◆ EXTRAIT DU TEXTE ◆

Une récente publication vient de confirmer que les abeilles domestiques et sauvages apportent gratuitement l‘équivalent de CHF 350 millions à l’agriculture helvétique, et cela sans retour aucun pour les abeilles et les apiculteurs. Au contraire, la Confédération instaure de timides mesures visant à réduire les pesticides répandus sur les cultures, avec un objectif chimérique de 30% en dix ans, alors que les mesures envisagées parviendront au mieux à une réduction de 12%.
Face à ce déplorable constat, force est de constater que les apiculteurs et les abeilles domestiques et sauvages sont livrés à eux-mêmes. Il ne reste plus à la profession que de prendre en mains son destin. Si le problème du Varroa requiert encore des travaux de recherche importants pour être jugulé, celui de l’empoisonnement insidieux des abeilles et des produits de la ruche peut être évité dès aujourd’hui.
Pour ma part, ma décision est prise, je retire mes abeilles des zones où elles pourront s’intoxiquer, pour les implanter dans des exploitations bio qui s’engageront à ne pas les empoisonner et à qui je suis prêt à offrir mes services et ceux de mes abeilles gratuitement, pour me concentrer sur la question du varroa. Il ne me restera ainsi plus qu’un problème apicole à affronter, mes produits seront de meilleure qualité et la production des produits bio ne s’en portera que mieux.
Voici une revue critique des mesures prises en Suisse ces dernières années:
Comédie (ou tragédie?) en huit actes…
- 2004: “La Motion Gadient” de la députée grisonne UDC du même nom, (Motion 04.3733 du 16.12.2004), intitulée “Promouvoir l’apiculture en Suisse” est déposée auprès du Conseil fédéral, cosignées par 101 députés. La motion demande que la promotion de l’apiculture soit inscrite dans la loi sur l’agriculture, qu’un groupe de travail soit mis en place et que des moyens soient mis à disposition de l’apiculture.

◆ CONSIGNE 1 ◆
Dans les entrées, reprenez les lignes allant de celle qui contient « Document page, 1654x931 pixels. » jusqu'à la fin des entrées, en substituant « copy out » à « transcribe » et sans rien modifier d'autre. Omettez les images dans votre réponse.

◆ DONNÉES FOURNIES ◆
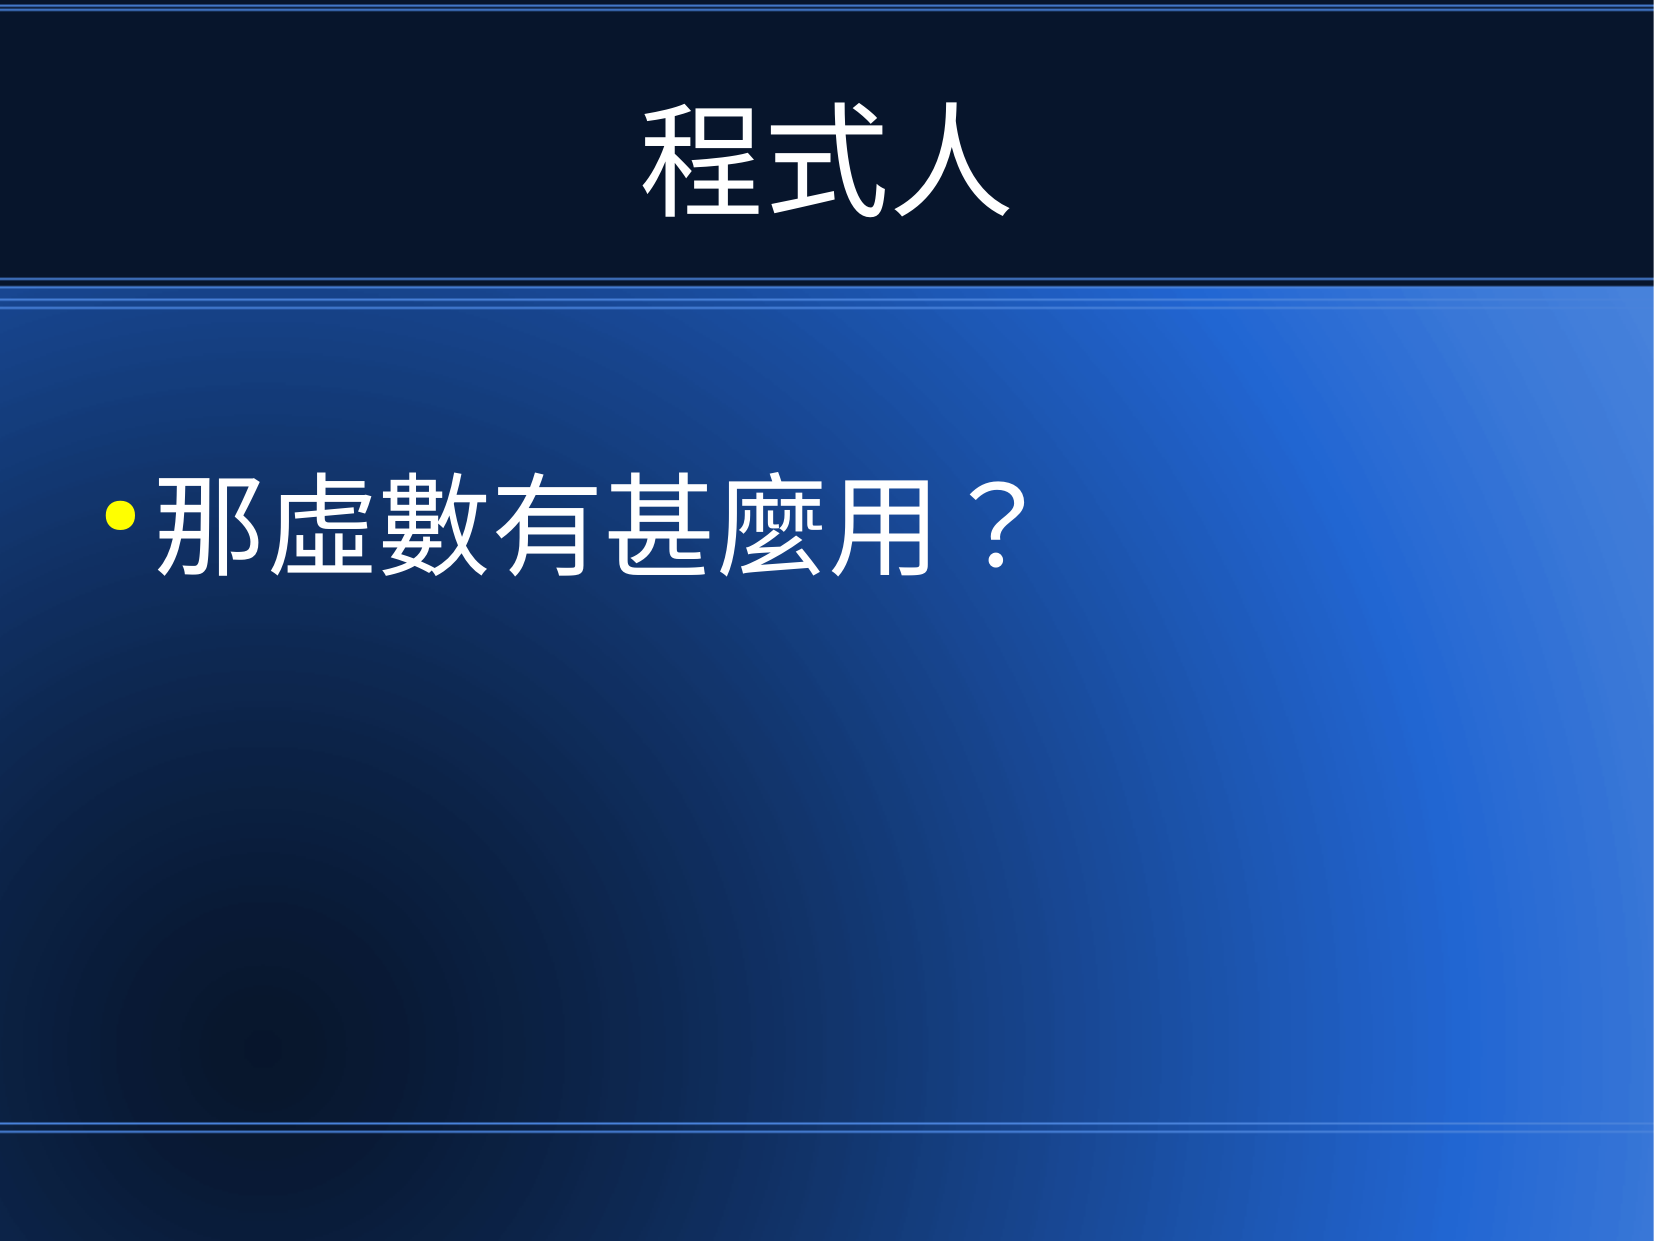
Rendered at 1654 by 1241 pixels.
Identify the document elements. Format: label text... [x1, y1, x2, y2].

title 程式人 [82, 49, 1571, 257]
picture [0, 0, 1654, 1241]
list 那虛數有甚麼用？ [82, 355, 1571, 1241]
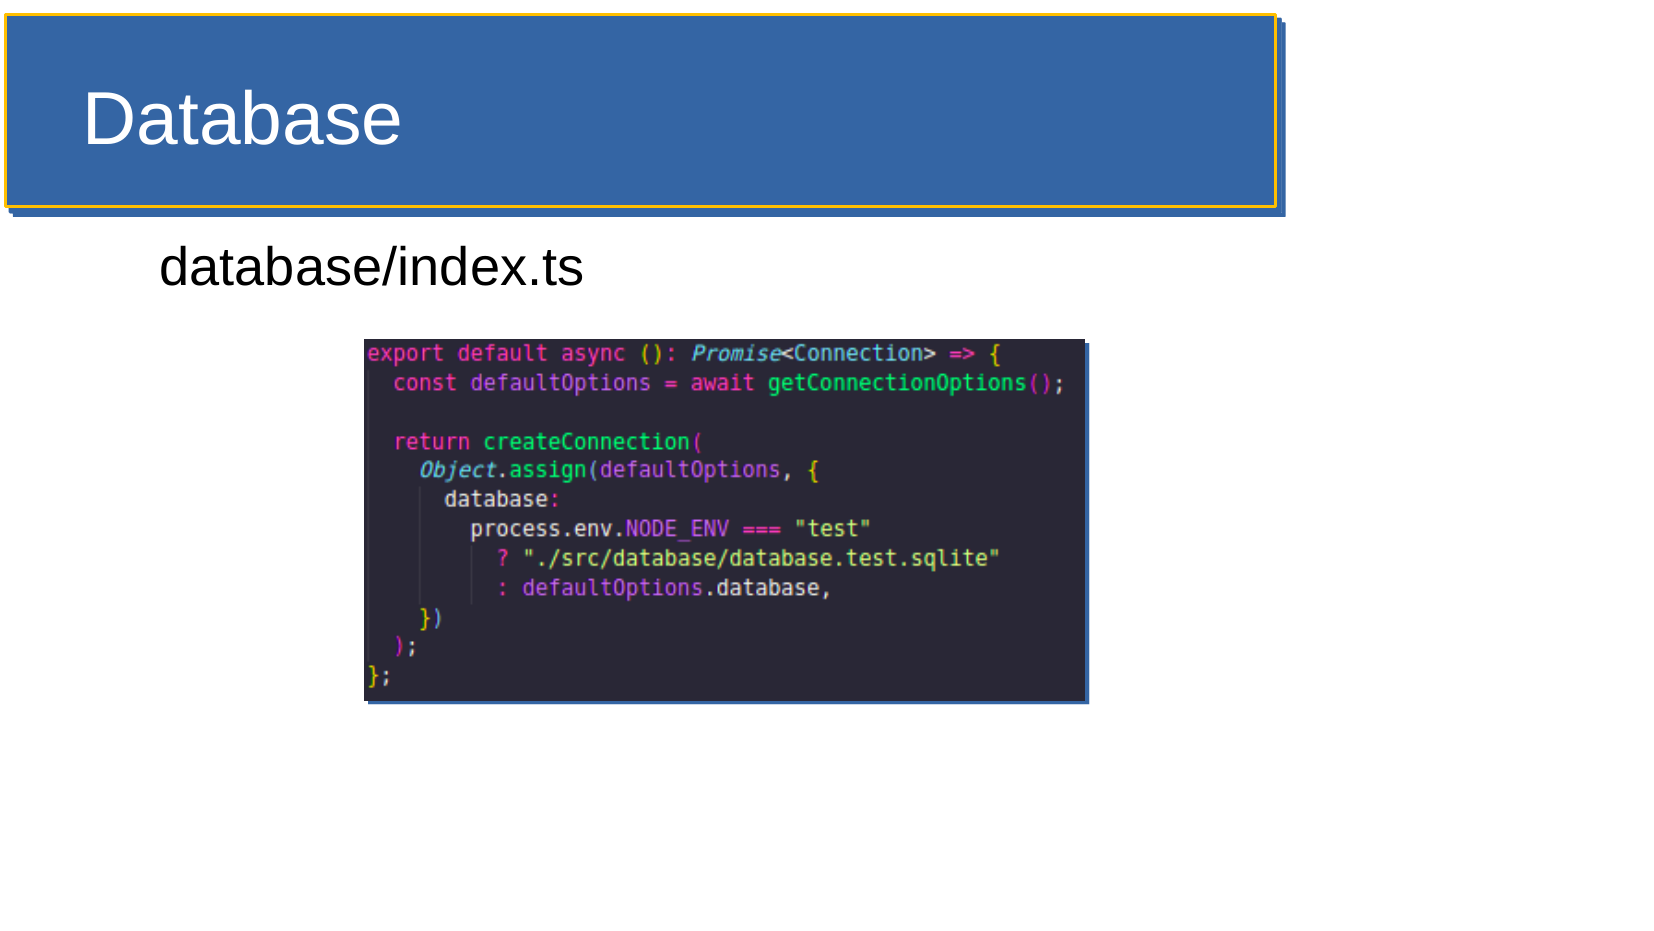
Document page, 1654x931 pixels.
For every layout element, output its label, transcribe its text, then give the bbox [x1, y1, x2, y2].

title Database [82, 44, 1235, 192]
list database/index.ts [88, 236, 809, 384]
picture [364, 339, 1085, 701]
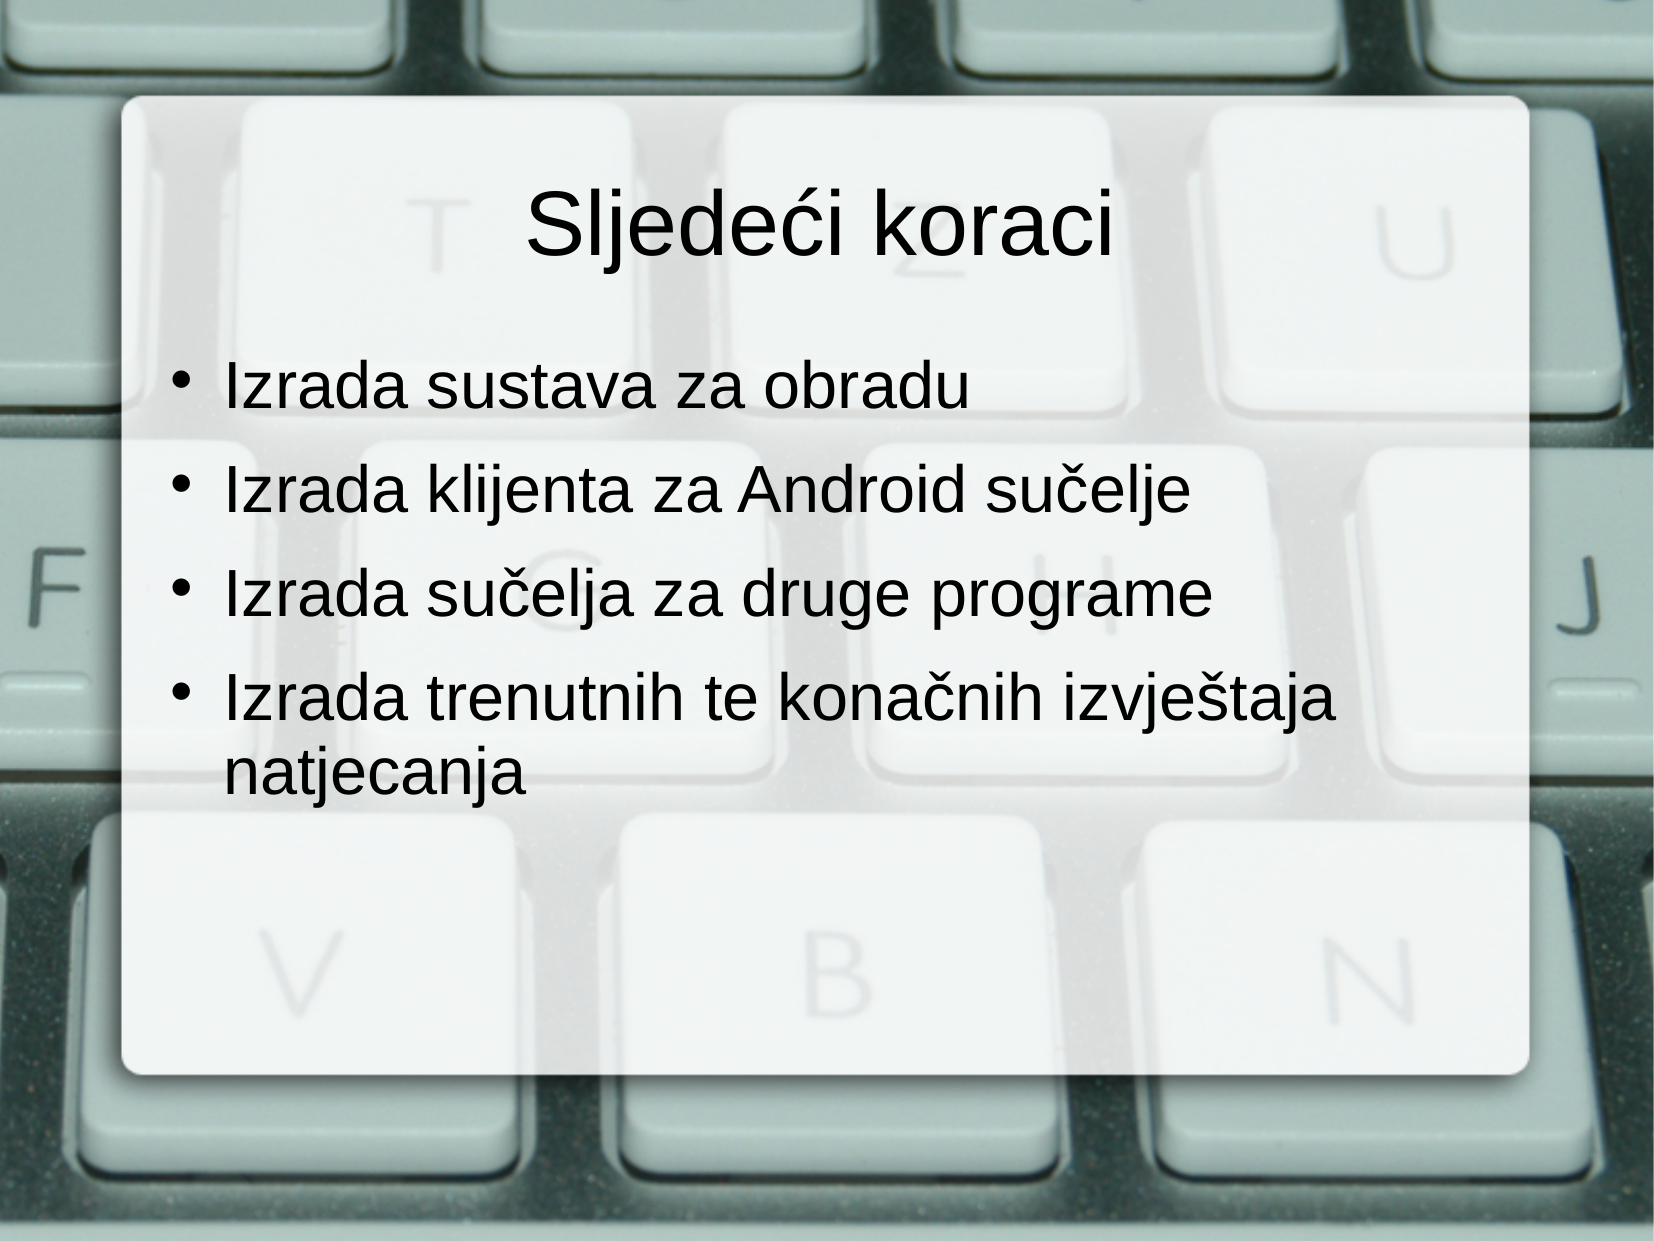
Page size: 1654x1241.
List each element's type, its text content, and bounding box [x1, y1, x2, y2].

title Sljedeći koraci [135, 117, 1506, 325]
list Izrada sustava za obradu Izrada klijenta za Android sučelje Izrada sučelja za druge programe Izrada trenutnih te konačnih izvještaja natjecanja [152, 344, 1534, 1127]
picture [0, 0, 1654, 1241]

◆ CONSIGNE 2 ◆
Répondez à ces questions sur l'extrait consacré aux abeilles :
(a) Quelle somme les abeilles domestiques et sauvages apportent-elles gratuitement à l'agriculture suisse ?
(b) Quelle réduction des pesticides les mesures envisagées permettront-elles au mieux d'atteindre ?
(c) Combien de députés ont cosigné la motion Gadient ?

◆ SOLUTION COMPLÈTE 1 ◆
Document page, 1654x931 pixels.
For every layout element, output its label, copy out its text, then give the bbox [x1, y1, x2, y2].

title Database [82, 44, 1235, 192]
list database/index.ts [88, 236, 809, 384]
picture [364, 339, 1085, 701]
Page size: 1654x1241.
List each element's type, its text content, and bounding box [x1, y1, x2, y2].

title Sljedeći koraci [135, 117, 1506, 325]
list Izrada sustava za obradu Izrada klijenta za Android sučelje Izrada sučelja za druge programe Izrada trenutnih te konačnih izvještaja natjecanja [152, 344, 1534, 1127]
picture [0, 0, 1654, 1241]

◆ SOLUTION COMPLÈTE 2 ◆
(a) L'équivalent de CHF 350 millions.
(b) Une réduction de 12 %.
(c) 101 députés.